#### Request:
The answer should contain every record below, output exactly.

#### Listed records:
-=-=-

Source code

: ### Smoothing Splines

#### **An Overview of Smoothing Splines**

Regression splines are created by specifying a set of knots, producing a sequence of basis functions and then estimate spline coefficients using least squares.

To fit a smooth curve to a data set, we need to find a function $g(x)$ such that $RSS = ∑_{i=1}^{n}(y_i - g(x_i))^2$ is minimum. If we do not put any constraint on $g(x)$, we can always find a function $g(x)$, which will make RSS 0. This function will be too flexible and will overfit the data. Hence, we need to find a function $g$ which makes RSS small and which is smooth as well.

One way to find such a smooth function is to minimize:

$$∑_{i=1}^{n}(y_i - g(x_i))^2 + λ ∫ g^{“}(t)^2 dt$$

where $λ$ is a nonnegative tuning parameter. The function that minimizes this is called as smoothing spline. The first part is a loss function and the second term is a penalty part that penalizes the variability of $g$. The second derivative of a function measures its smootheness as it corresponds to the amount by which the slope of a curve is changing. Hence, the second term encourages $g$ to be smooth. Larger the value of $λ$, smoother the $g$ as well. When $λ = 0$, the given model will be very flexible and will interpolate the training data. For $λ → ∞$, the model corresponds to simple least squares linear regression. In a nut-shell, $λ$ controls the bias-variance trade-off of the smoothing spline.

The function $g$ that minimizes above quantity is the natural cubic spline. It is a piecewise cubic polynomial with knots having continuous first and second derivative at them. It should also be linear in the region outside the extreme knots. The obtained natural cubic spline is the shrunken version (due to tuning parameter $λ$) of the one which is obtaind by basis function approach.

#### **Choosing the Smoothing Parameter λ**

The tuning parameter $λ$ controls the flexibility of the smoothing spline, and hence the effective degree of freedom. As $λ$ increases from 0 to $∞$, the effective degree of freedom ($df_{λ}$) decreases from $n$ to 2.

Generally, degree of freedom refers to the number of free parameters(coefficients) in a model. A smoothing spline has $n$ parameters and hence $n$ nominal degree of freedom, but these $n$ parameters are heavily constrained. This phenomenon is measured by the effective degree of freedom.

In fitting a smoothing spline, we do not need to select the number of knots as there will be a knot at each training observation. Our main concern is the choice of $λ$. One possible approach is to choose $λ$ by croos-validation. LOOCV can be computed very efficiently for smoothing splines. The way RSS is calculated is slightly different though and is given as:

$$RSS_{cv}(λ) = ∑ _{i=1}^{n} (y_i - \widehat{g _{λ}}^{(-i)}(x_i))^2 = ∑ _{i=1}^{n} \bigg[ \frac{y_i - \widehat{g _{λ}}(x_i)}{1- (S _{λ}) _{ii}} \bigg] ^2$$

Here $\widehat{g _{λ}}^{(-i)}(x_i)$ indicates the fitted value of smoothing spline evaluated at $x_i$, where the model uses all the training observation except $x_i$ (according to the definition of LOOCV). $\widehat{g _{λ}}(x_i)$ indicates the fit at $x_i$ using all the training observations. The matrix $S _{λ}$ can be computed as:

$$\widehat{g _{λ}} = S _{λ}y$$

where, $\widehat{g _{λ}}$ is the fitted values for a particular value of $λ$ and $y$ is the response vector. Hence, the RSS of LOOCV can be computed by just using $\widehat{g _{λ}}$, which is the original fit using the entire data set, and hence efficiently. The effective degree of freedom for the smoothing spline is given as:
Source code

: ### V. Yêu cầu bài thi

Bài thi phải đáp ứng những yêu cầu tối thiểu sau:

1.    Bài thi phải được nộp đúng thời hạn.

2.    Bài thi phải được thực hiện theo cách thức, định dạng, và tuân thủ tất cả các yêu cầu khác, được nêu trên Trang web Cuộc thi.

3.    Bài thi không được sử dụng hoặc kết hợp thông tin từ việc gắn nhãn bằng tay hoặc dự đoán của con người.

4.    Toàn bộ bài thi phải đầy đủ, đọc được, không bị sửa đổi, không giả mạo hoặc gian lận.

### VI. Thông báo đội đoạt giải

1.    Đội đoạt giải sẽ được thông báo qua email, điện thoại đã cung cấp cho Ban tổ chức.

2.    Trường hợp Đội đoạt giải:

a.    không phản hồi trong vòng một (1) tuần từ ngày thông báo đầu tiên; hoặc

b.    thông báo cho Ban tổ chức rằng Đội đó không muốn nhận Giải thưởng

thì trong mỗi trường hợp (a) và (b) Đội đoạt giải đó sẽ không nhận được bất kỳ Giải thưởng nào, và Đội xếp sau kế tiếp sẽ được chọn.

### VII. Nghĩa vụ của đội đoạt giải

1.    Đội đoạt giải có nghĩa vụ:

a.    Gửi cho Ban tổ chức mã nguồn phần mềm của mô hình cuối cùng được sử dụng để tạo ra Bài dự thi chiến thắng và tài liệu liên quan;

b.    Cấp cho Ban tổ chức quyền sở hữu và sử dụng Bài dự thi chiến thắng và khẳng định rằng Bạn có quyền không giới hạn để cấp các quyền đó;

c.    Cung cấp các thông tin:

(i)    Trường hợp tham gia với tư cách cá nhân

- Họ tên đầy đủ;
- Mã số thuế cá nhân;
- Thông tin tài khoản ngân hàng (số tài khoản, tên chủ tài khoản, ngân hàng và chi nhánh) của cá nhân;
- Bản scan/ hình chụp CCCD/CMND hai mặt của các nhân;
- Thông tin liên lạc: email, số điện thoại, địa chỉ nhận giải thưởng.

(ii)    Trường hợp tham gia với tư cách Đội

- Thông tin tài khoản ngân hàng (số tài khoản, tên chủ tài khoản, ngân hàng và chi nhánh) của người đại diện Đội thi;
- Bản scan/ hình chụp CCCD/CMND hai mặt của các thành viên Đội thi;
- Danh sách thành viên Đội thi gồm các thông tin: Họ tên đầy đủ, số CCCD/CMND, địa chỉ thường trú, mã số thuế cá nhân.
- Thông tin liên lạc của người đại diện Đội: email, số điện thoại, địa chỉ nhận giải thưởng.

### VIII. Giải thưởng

-=-=-

#### Response below:
Source code

: ### Smoothing Splines

#### **An Overview of Smoothing Splines**

Regression splines are created by specifying a set of knots, producing a sequence of basis functions and then estimate spline coefficients using least squares.

To fit a smooth curve to a data set, we need to find a function $g(x)$ such that $RSS = ∑_{i=1}^{n}(y_i - g(x_i))^2$ is minimum. If we do not put any constraint on $g(x)$, we can always find a function $g(x)$, which will make RSS 0. This function will be too flexible and will overfit the data. Hence, we need to find a function $g$ which makes RSS small and which is smooth as well.

One way to find such a smooth function is to minimize:

$$∑_{i=1}^{n}(y_i - g(x_i))^2 + λ ∫ g^{“}(t)^2 dt$$

where $λ$ is a nonnegative tuning parameter. The function that minimizes this is called as smoothing spline. The first part is a loss function and the second term is a penalty part that penalizes the variability of $g$. The second derivative of a function measures its smootheness as it corresponds to the amount by which the slope of a curve is changing. Hence, the second term encourages $g$ to be smooth. Larger the value of $λ$, smoother the $g$ as well. When $λ = 0$, the given model will be very flexible and will interpolate the training data. For $λ → ∞$, the model corresponds to simple least squares linear regression. In a nut-shell, $λ$ controls the bias-variance trade-off of the smoothing spline.

The function $g$ that minimizes above quantity is the natural cubic spline. It is a piecewise cubic polynomial with knots having continuous first and second derivative at them. It should also be linear in the region outside the extreme knots. The obtained natural cubic spline is the shrunken version (due to tuning parameter $λ$) of the one which is obtaind by basis function approach.

#### **Choosing the Smoothing Parameter λ**

The tuning parameter $λ$ controls the flexibility of the smoothing spline, and hence the effective degree of freedom. As $λ$ increases from 0 to $∞$, the effective degree of freedom ($df_{λ}$) decreases from $n$ to 2.

Generally, degree of freedom refers to the number of free parameters(coefficients) in a model. A smoothing spline has $n$ parameters and hence $n$ nominal degree of freedom, but these $n$ parameters are heavily constrained. This phenomenon is measured by the effective degree of freedom.

In fitting a smoothing spline, we do not need to select the number of knots as there will be a knot at each training observation. Our main concern is the choice of $λ$. One possible approach is to choose $λ$ by croos-validation. LOOCV can be computed very efficiently for smoothing splines. The way RSS is calculated is slightly different though and is given as:

$$RSS_{cv}(λ) = ∑ _{i=1}^{n} (y_i - \widehat{g _{λ}}^{(-i)}(x_i))^2 = ∑ _{i=1}^{n} \bigg[ \frac{y_i - \widehat{g _{λ}}(x_i)}{1- (S _{λ}) _{ii}} \bigg] ^2$$

Here $\widehat{g _{λ}}^{(-i)}(x_i)$ indicates the fitted value of smoothing spline evaluated at $x_i$, where the model uses all the training observation except $x_i$ (according to the definition of LOOCV). $\widehat{g _{λ}}(x_i)$ indicates the fit at $x_i$ using all the training observations. The matrix $S _{λ}$ can be computed as:

$$\widehat{g _{λ}} = S _{λ}y$$

where, $\widehat{g _{λ}}$ is the fitted values for a particular value of $λ$ and $y$ is the response vector. Hence, the RSS of LOOCV can be computed by just using $\widehat{g _{λ}}$, which is the original fit using the entire data set, and hence efficiently. The effective degree of freedom for the smoothing spline is given as:
Source code

: ### V. Yêu cầu bài thi

Bài thi phải đáp ứng những yêu cầu tối thiểu sau:

1.    Bài thi phải được nộp đúng thời hạn.

2.    Bài thi phải được thực hiện theo cách thức, định dạng, và tuân thủ tất cả các yêu cầu khác, được nêu trên Trang web Cuộc thi.

3.    Bài thi không được sử dụng hoặc kết hợp thông tin từ việc gắn nhãn bằng tay hoặc dự đoán của con người.

4.    Toàn bộ bài thi phải đầy đủ, đọc được, không bị sửa đổi, không giả mạo hoặc gian lận.

### VI. Thông báo đội đoạt giải

1.    Đội đoạt giải sẽ được thông báo qua email, điện thoại đã cung cấp cho Ban tổ chức.

2.    Trường hợp Đội đoạt giải:

a.    không phản hồi trong vòng một (1) tuần từ ngày thông báo đầu tiên; hoặc

b.    thông báo cho Ban tổ chức rằng Đội đó không muốn nhận Giải thưởng

thì trong mỗi trường hợp (a) và (b) Đội đoạt giải đó sẽ không nhận được bất kỳ Giải thưởng nào, và Đội xếp sau kế tiếp sẽ được chọn.

### VII. Nghĩa vụ của đội đoạt giải

1.    Đội đoạt giải có nghĩa vụ:

a.    Gửi cho Ban tổ chức mã nguồn phần mềm của mô hình cuối cùng được sử dụng để tạo ra Bài dự thi chiến thắng và tài liệu liên quan;

b.    Cấp cho Ban tổ chức quyền sở hữu và sử dụng Bài dự thi chiến thắng và khẳng định rằng Bạn có quyền không giới hạn để cấp các quyền đó;

c.    Cung cấp các thông tin:

(i)    Trường hợp tham gia với tư cách cá nhân

- Họ tên đầy đủ;
- Mã số thuế cá nhân;
- Thông tin tài khoản ngân hàng (số tài khoản, tên chủ tài khoản, ngân hàng và chi nhánh) của cá nhân;
- Bản scan/ hình chụp CCCD/CMND hai mặt của các nhân;
- Thông tin liên lạc: email, số điện thoại, địa chỉ nhận giải thưởng.

(ii)    Trường hợp tham gia với tư cách Đội

- Thông tin tài khoản ngân hàng (số tài khoản, tên chủ tài khoản, ngân hàng và chi nhánh) của người đại diện Đội thi;
- Bản scan/ hình chụp CCCD/CMND hai mặt của các thành viên Đội thi;
- Danh sách thành viên Đội thi gồm các thông tin: Họ tên đầy đủ, số CCCD/CMND, địa chỉ thường trú, mã số thuế cá nhân.
- Thông tin liên lạc của người đại diện Đội: email, số điện thoại, địa chỉ nhận giải thưởng.

### VIII. Giải thưởng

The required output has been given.